PASSAGE SHOWN -

*** Begin section ***

Computing the final representation type of a TyCon (Was: Unpack primitive types by default in data)

Thu Nov 29 09:27:39 CET 2012

Hi all,

I've decided to try to implement the proposal included in the end of
this message. To do so I need to write a function

    hasPointerSizedRepr :: TyCon -> Bool

This function would check that that the TyCon is either

 * a newtype, which representation type has a pointer-sized representation, or
 * an algebraic data type, with one field that has a pointer-sized
representation.

I'm kinda lost in all the data types that GHC defines to represent
types. I've gotten no further than

    hasPointerSizedRepr :: TyCon -> Bool
    hasPointerSizedRepr tc@(AlgTyCon {}) = case algTcRhs tc of
                                             DataTyCon{ data_cons = [data_con] }
                                                         -> ...
                                             NewTyCon { data_con = [data_con] }
                                                         -> ...

*** End section ***

DATA FOR REVIEW -
*** Begin section ***

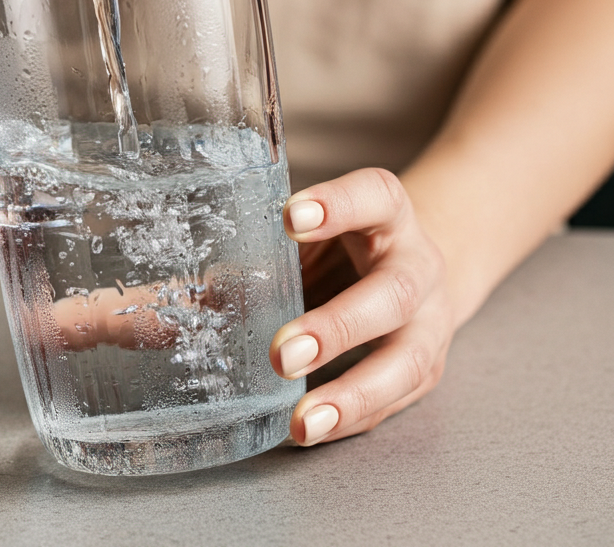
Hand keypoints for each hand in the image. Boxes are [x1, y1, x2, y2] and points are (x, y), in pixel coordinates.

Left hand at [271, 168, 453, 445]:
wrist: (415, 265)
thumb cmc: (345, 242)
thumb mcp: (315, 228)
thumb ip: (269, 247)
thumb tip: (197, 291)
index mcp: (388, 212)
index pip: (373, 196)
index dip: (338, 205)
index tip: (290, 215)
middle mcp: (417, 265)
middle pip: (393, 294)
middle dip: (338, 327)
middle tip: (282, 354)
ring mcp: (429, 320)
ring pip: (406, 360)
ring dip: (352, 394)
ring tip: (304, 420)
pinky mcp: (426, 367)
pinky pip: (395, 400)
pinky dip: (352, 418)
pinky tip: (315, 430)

*** End section ***

REQUIREMENT 1 - In the mailing-list post on the representation type of a TyCon, what type signature does the author give for the function they need to write?
REQUIREMENT 2 - Go on with the mailing-list post on the representation type of a TyCon, picking up right after its last line.

WRITTEN RESPONSE 1 - hasPointerSizedRepr :: TyCon -> Bool

WRITTEN RESPONSE 2 -
                                             _           -> False
    hasPointerSizedRepr _                = False

I could use some pointers (no pun intended!) at this point. The
function ought to return True for all the following types:

    data A = A Int#
    newtype B = B A
    data C = C !B
    data D = D !C
    data E = E !()
    data F = F !D

One part that confuses me is figuring out the representation type of a
data constructor after unpacking. For example, the function should not
return true if called on G in this example:

    data G = G !H
    data H = H {-# UNPACK #-} !I
    data I = I !Int !Int

because if we unpacked H into G's constructor it would take up two
words, due to I being unpacked.

Does DataCon contain the unpacked representation of the data
constructor or only the before-optimizations representation?

Cheers,
Johan

On Thu, Feb 16, 2012 at 4:25 PM, Johan Tibell <johan.tibell at gmail.com> wrote:
> Hi all,
>
> I've been thinking about this some more and I think we should
> definitely unpack primitive types (e.g. Int, Word, Float, Double,
> Char) by default.
>
> The worry is that reboxing will cost us, but I realized today that at
> least one other language, Java, does this already today and even
> though it hurts performance in some cases, it seems to be a win on
> average. In Java all primitive fields get auto-boxed/unboxed when
> stored in polymorphic fields (e.g. in a HashMap which stores keys and
> fields as Object pointers.) This seems analogous to our case, except
> we might also unbox when calling lazy functions.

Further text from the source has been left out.